Modelling fertility in rural South Africa by Rob Eyre, March 2018

Individuals living within the study area of the Agincourt HDSS. Image by A Khosa, courtesy of
Individuals living within the study area of the Agincourt HDSS. Image by A Khosa, courtesy of

One of our data scientists Rob Eyre recently published a paper in Emerging Themes in Epidemiology on modelling fertility in a poor rural region of South Africa using an innovative non-linear approach (the full paper can be found here).

A common issue throughout much of quantitative Public Health research is the application of a range of standardised statistical methods even when such methods are not appropriate. Such standard methods often assume the relationships being modelled to be linear, despite this assumption often being unjustified. One such area where this is the case is in the modelling of how fertility changes over different socio-economic characteristics such as age, education, and social status.
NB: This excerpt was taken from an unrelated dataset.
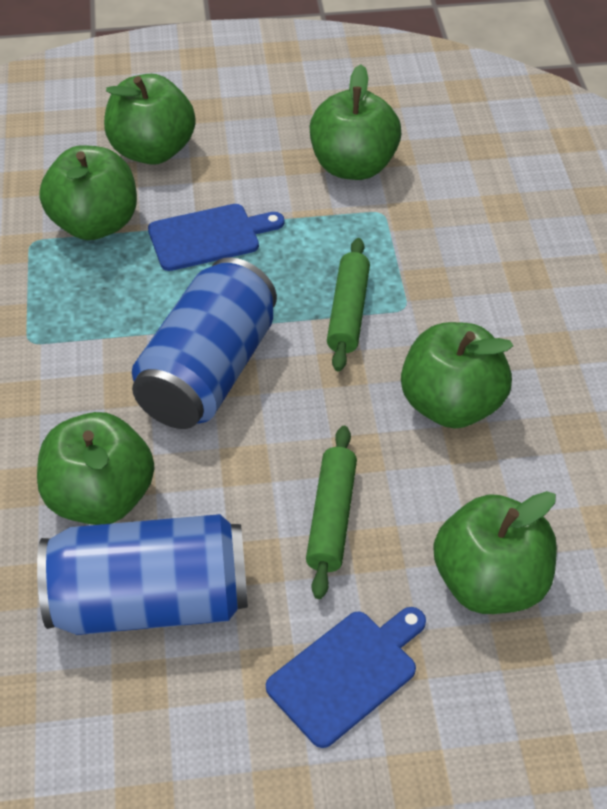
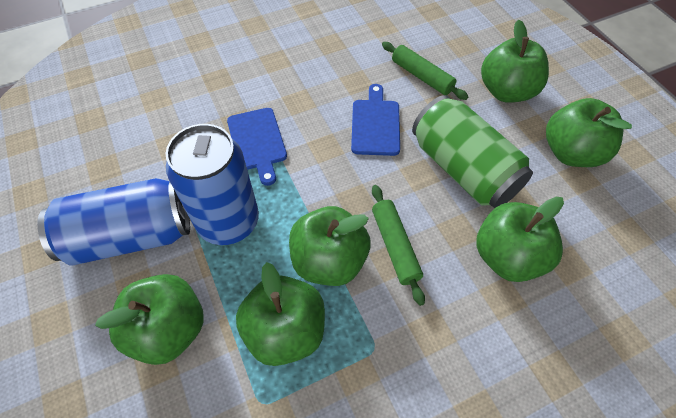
green can: 0 -> 1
A core aspect of the work we do here at Spectra Analytics involves using more modern, sophisticated, and well-thought-out methods that provide better results to our clients. In line with this, Rob’s research used an innovative combination of a non-linear parametric model of fertility over age, with the use of the highly flexible semi-parametric machine learning method of Gaussian process regression to bring in further variables such as socio-economic status for which no established fertility pattern model exists.

Rob and his research colleagues – Thomas House of the University of Manchester, F. Xavier Gómez-Olivé of the Agincourt research unit in South Africa, and Frances Griffiths of the University of Warwick – successfully applied this method to data from the Agincourt Health and Socio-Demographic Surveillance System (HDSS), run by the Medical Research Council/University of the Witwatersrand Rural Public Health and Health Transitions (Agincourt) Research Unit. This is an annual census performed in a poor rural region of South Africa, collecting information on births, deaths, migration, and many different health aspects. The results of this analysis provided more robust and reliable estimates of the fertility patterns within the Agincourt study area that are free from unjustified assumptions of linearity.

The researchers hope this work will encourage others working in fertility modelling to look beyond standard methodology and be more thoughtful about what methods they use and the assumptions they make when using these methods.